# It’s hockey morning in Afghanistan



## GAP (14 May 2007)

It’s hockey morning in Afghanistan
Tom Blackwell, National Post Published: Sunday, May 13, 2007
Article Link

KANDAHAR, Afghanistan -- Dozens of Canadian troops stationed in the Afghan desert roused themselves in the middle of the night this week for some high-priority missions.

They weren't heading out to hunt Taliban or befriend local villagers and tribal leaders. That could wait.

They were up as early as 3:30 a.m. for Hockey Night in Canada and the Ottawa-Buffalo playoff series, beamed half-way around the world to this sprawling military base.

The cheering from one of two Canada Houses, the Canadian soldiers' recreation centres, could be heard 50 metres away as Ottawa took an early series lead over the Sabres Thursday.

The crowds were smaller Saturday - or Sunday morning in Afghanistan - with many of the troops out on patrol, but those left behind were almost as boisterous as the Senators went up 2-0 in their series.

"I'm what you call a hockey nut. I get up every time there's a hockey game, whether it's 3:30 or 4 o'clock," said Robert Jolivet of Ottawa, who installs armour plating on LAV III personnel carriers.

"When you play hockey all your life, it's part of you."

Having a chance to participate in the Canadian ritual 8-1/2 time zones from home "makes it easier for everybody. It's part of the morale," he said.

Cpl. Luis Diaz, an Ottawa native who is part of the Princess Patricia's Charlie company, showed up at 3:30 a.m. for the second Sabres-Senators match-up, an hour early, as it turned out.
More on link


----------



## Sig_Des (14 May 2007)

While these 3:30 morning wake-ups for the games make for long days, its definitely one of those things that are worth it.

GO SENS!!


----------



## safeboy43 (14 May 2007)

Haha, wow. Talk about national commitment and pride!  ;D


----------



## geo (14 May 2007)

Afghans must be saying.... "those Canadians are crazy!"


----------



## vonGarvin (14 May 2007)

geo said:
			
		

> Afghans must be saying.... "those Canadians are crazy!"
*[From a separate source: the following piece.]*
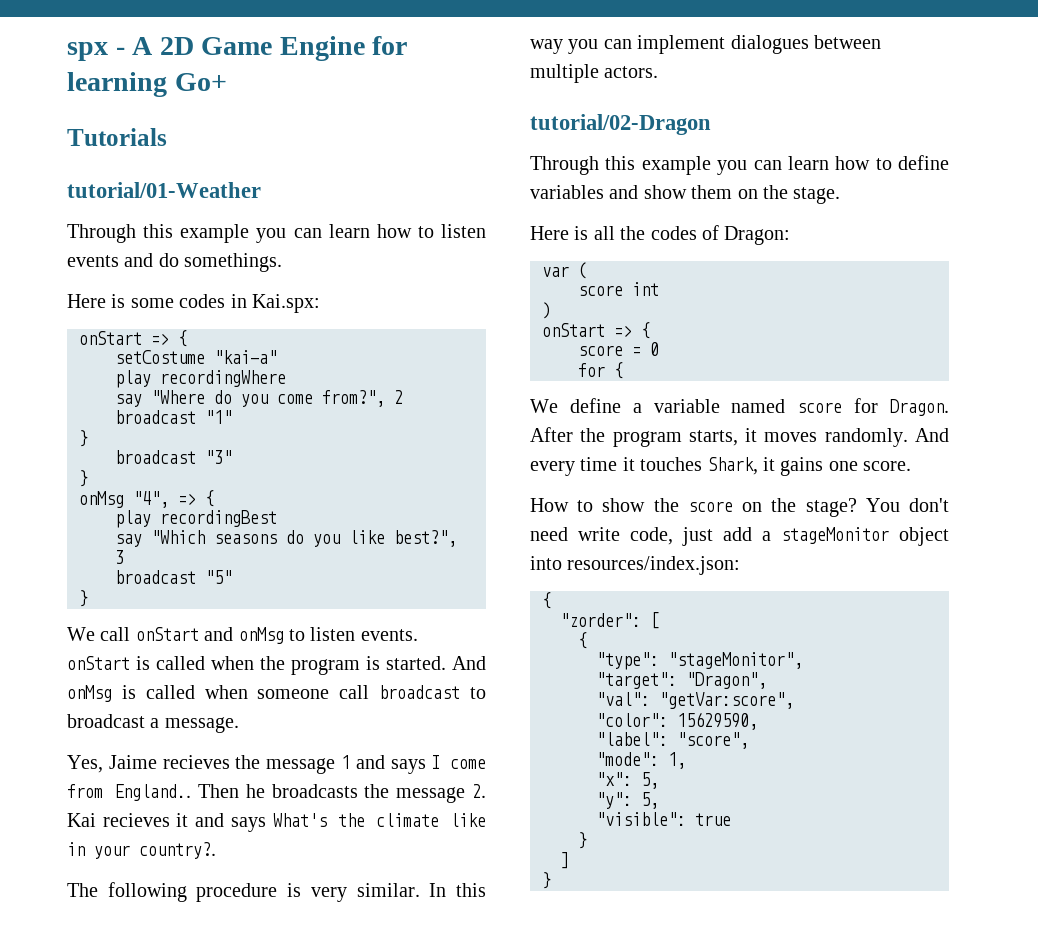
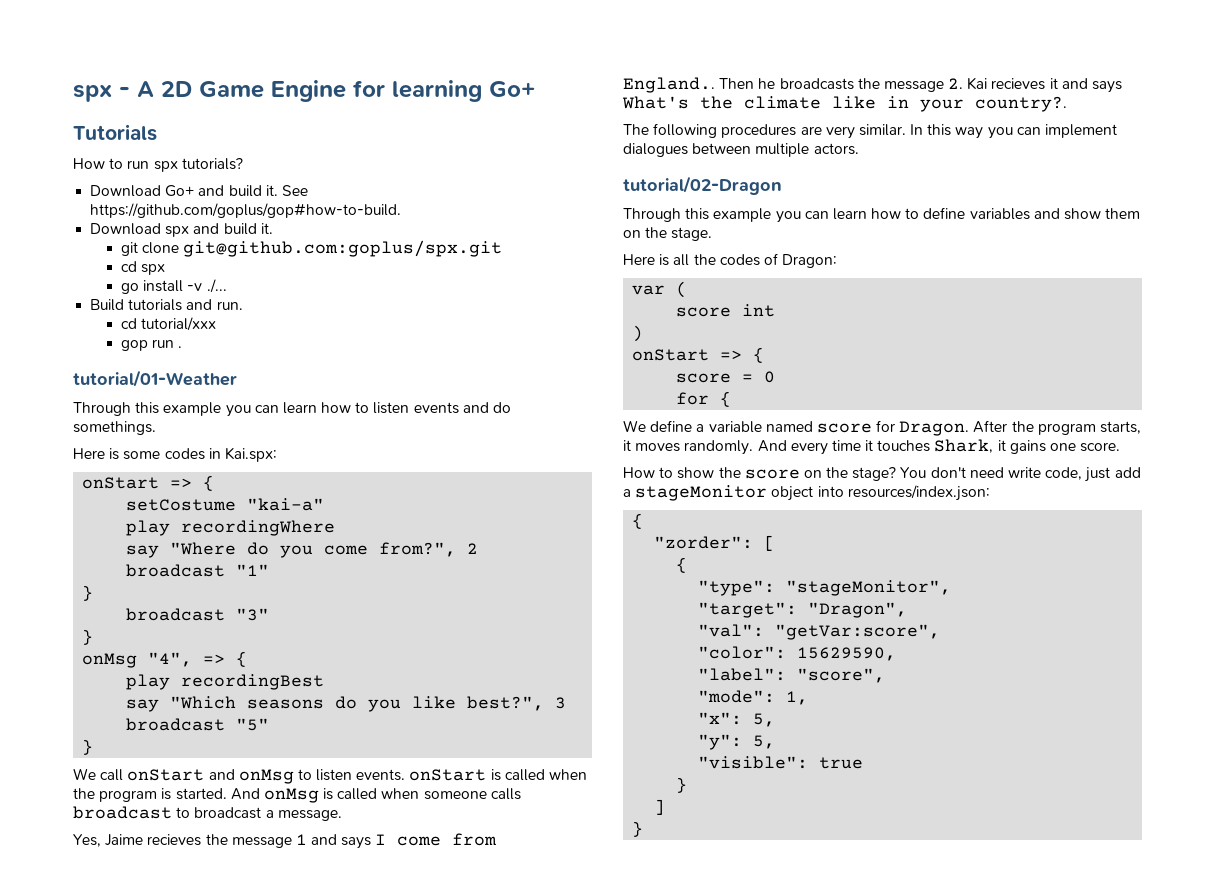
(167, 137) none -> [73,158,243,172] [90,185,308,197] [90,203,402,218] [90,223,273,237] [120,240,503,257] [120,261,166,275] [120,279,227,294] [90,299,243,311] [120,317,217,331] [120,339,183,351] // How to run spx tutorials? // Download Go+ and build it. See https://github.com/goplus/gop#how-to-build. // Download spx and build it. // git clone git@github.com:goplus/spx.git // cd spx // go install -v ./... // Build tutorials and run. // cd tutorial/xxx // gop run .
[339,685,370,699] call -> [490,788,521,800] calls
[196,883,302,902] procedure is -> [721,124,822,138] procedures are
And I imagine so too are the Americans, the Brits, the Dutch and whoever else is there at KAF ;D


----------



## Mike Baker (14 May 2007)

Sig_Des said:
			
		

> GO SENS!!


Hells yeah  


 :cdnsalute:


----------



## Sig_Des (14 May 2007)

Captain Sensible said:
			
		

> And I imagine so too are the Americans, the Brits, the Dutch and whoever else is there at KAF ;D



Surprisingly enough, every once in a while, I've seen a Brit or an American at the OCH for a game. And EVERYONE stopped to get their picture with Lord Stanley's cup when it was here. Even Aussies and Brits.


----------